Hartree-Fock theory was the first successful ab initio approach to the calculation of electronic structure. Unlike semi-empirical methods, Hartree-Fock theory does not depend on any adjustable parameters. We have seen an example of such parameters in the use of beta, the resonance integral, in Huckel theory. Hartree-Fock theory is based on calculation of Coulombic effects from first principles using two types of electron-electron repuslsion integrals. The Hartree apptoximation is a an orbital approximation that permits us to write the many electron wavefunction as product of one electron wave functions. Later this idea was refined by Slater using a determinant as the wave function. The so-called Slater determinant ensures that the wave function is always anti-symmetric with respect to electron exchange. The Hartree-Fock equatoins are a set of linear single electron equations. The energy of each electron solved in the field of all of the other electrons. This method requires iterations to achieve a self-consistent field. The greatest challenge for Hartree-Fock theory is the description of electron-electron repulsion. The electron-electron repulsion was written as part of a one-electron operator by using Coulomb and exchange integrals.
Applications of Hartree-Fock theory
Configuration interaction
The iterative solution of the equations using the Fock operator provides a good value for the energies of the occupied molecular orbitals (MOs). However, the unoccupied MOs are not very accurate.

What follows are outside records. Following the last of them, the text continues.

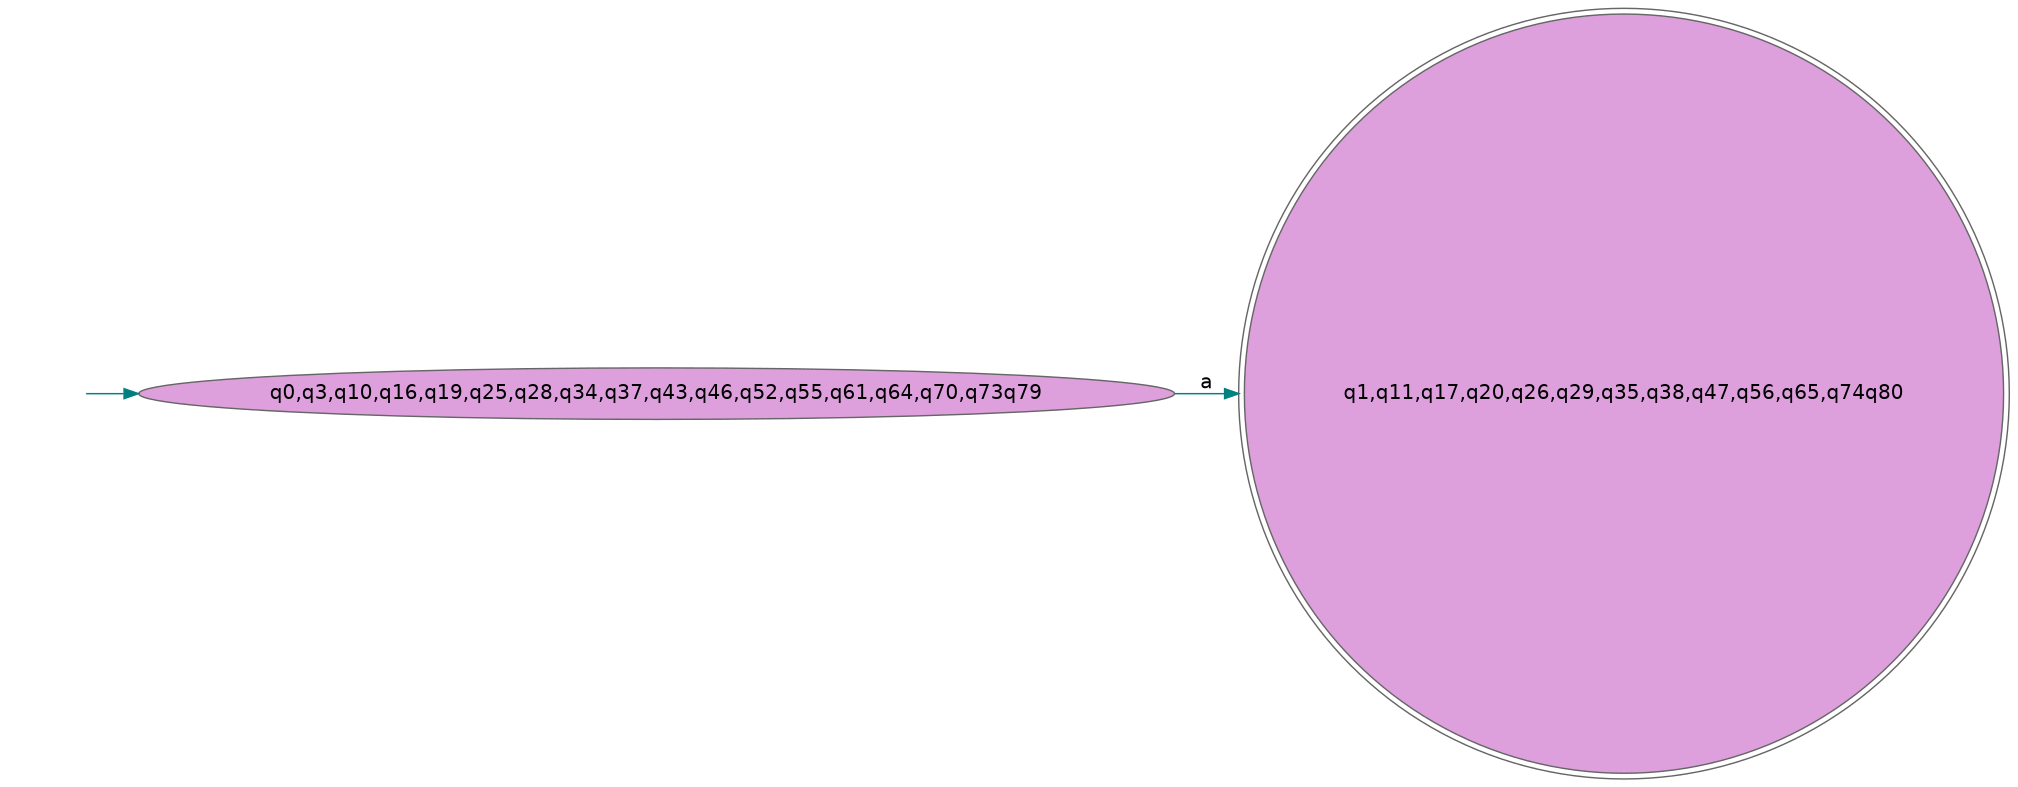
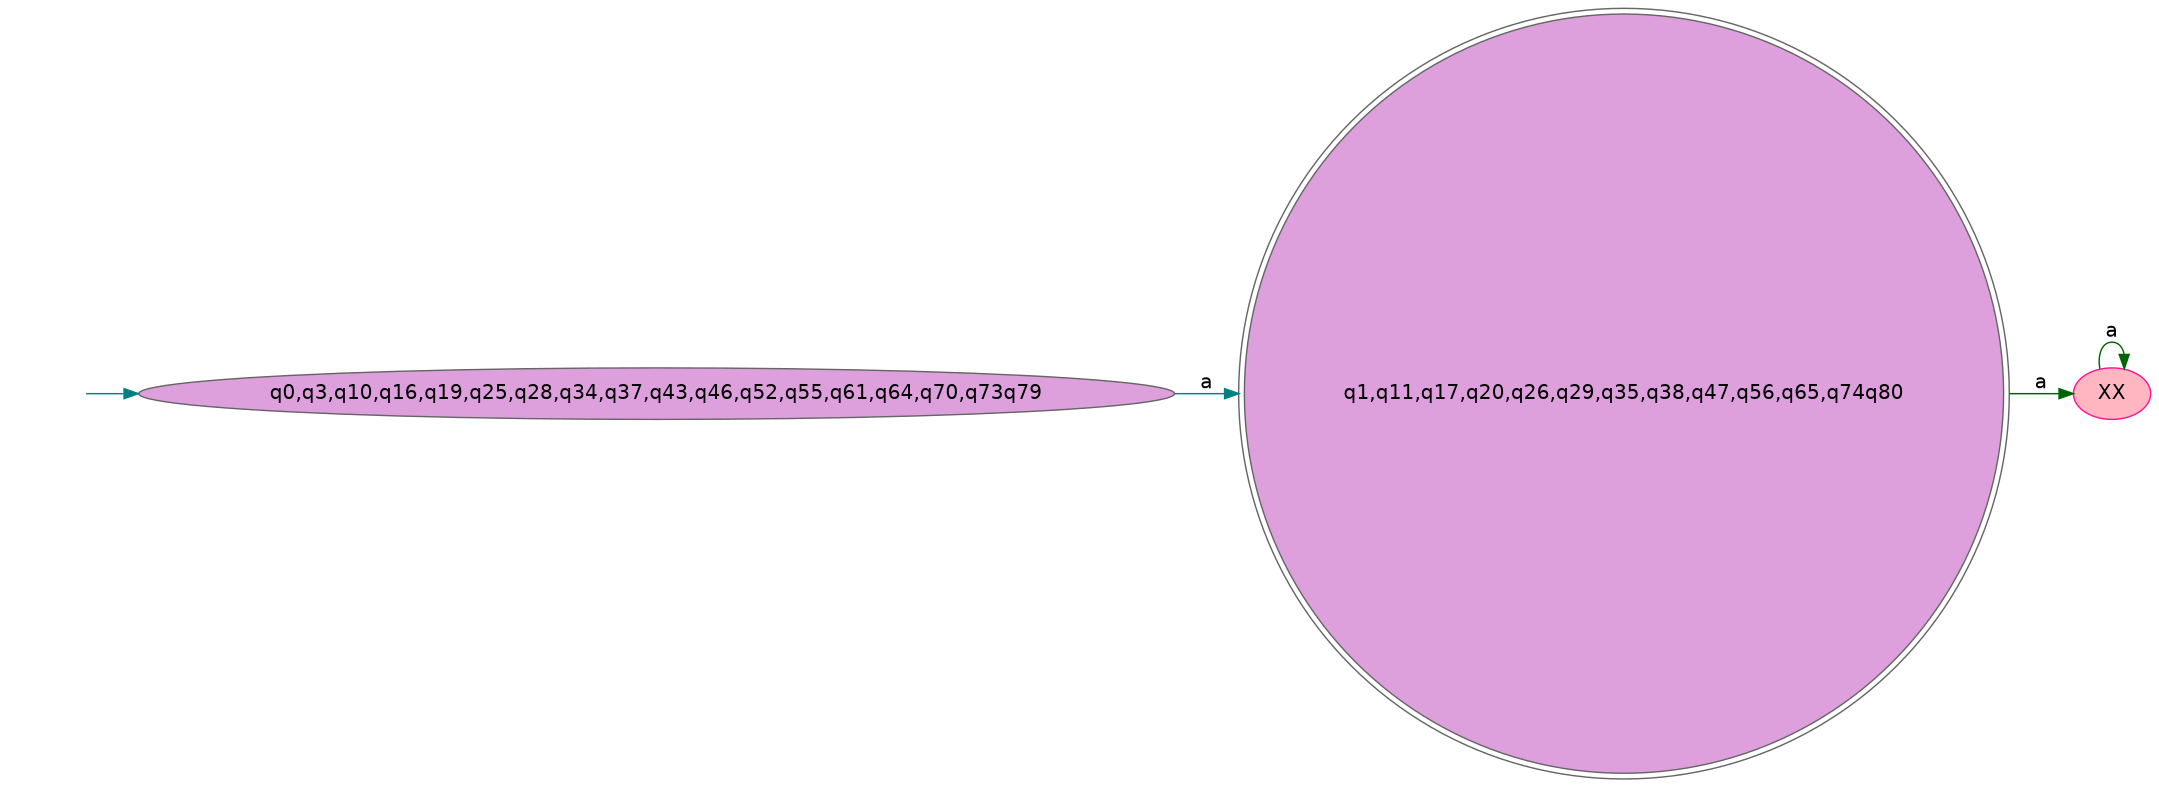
  digraph {
    rankdir=LR
    fontname="DejaVu Sans"
    node [style=filled fontname="DejaVu Sans" fillcolor=plum color=gray40]
    edge [color=teal fontname="DejaVu Sans"]
    -1 [style=invis fillcolor="" color=""]
    "q0,q3,q10,q16,q19,q25,q28,q34,q37,q43,q46,q52,q55,q61,q64,q70,q73q79"
    "q1,q11,q17,q20,q26,q29,q35,q38,q47,q56,q65,q74q80" [shape=doublecircle]
+   XX [fillcolor=lightpink color=deeppink]
    -1 -> "q0,q3,q10,q16,q19,q25,q28,q34,q37,q43,q46,q52,q55,q61,q64,q70,q73q79"
    "q0,q3,q10,q16,q19,q25,q28,q34,q37,q43,q46,q52,q55,q61,q64,q70,q73q79" -> "q1,q11,q17,q20,q26,q29,q35,q38,q47,q56,q65,q74q80" [label=a]
+   "q1,q11,q17,q20,q26,q29,q35,q38,q47,q56,q65,q74q80" -> XX [label=a color=darkgreen]
+   XX -> XX [label=a color=darkgreen]
  }
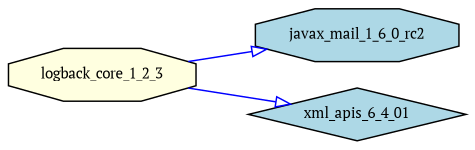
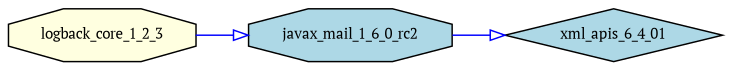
  digraph {
    fontname="PT Serif"
    rankdir=LR
    node [fillcolor=lightblue fontname="PT Serif" fontsize=10.0 shape=octagon style=filled]
    edge [arrowhead=onormal color=blue fontname="PT Serif" style=solid]
    logback_core_1_2_3 [fillcolor=lightyellow]
    javax_mail_1_6_0_rc2
    n3 [label=xml_apis_6_4_01 shape=diamond]
    logback_core_1_2_3 -> javax_mail_1_6_0_rc2
-   logback_core_1_2_3 -> n3
+   javax_mail_1_6_0_rc2 -> n3
  }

This means that Hartree-Fock theory is appropriate for the calculation of ground state energies and other properites, but it is not well-suited to spectroscopy. The method for obtaining more accurate eneriges of the unoccupied levels is to permit them to be occupied using alternative configurations. This method is known as configuration interaction. One can carry out configuration interaction for singles meaning that each electron in the occupied orbitals can be promoted to each of the unoccupied orbitals. Configuration interaction at the level of doubles means that all possible sets of two electrons are promoted from the occupied orbitals to each of the unoccupied orbitals. These methods are nown as multi-determinant methods, where each configuration corresponds to another determinant.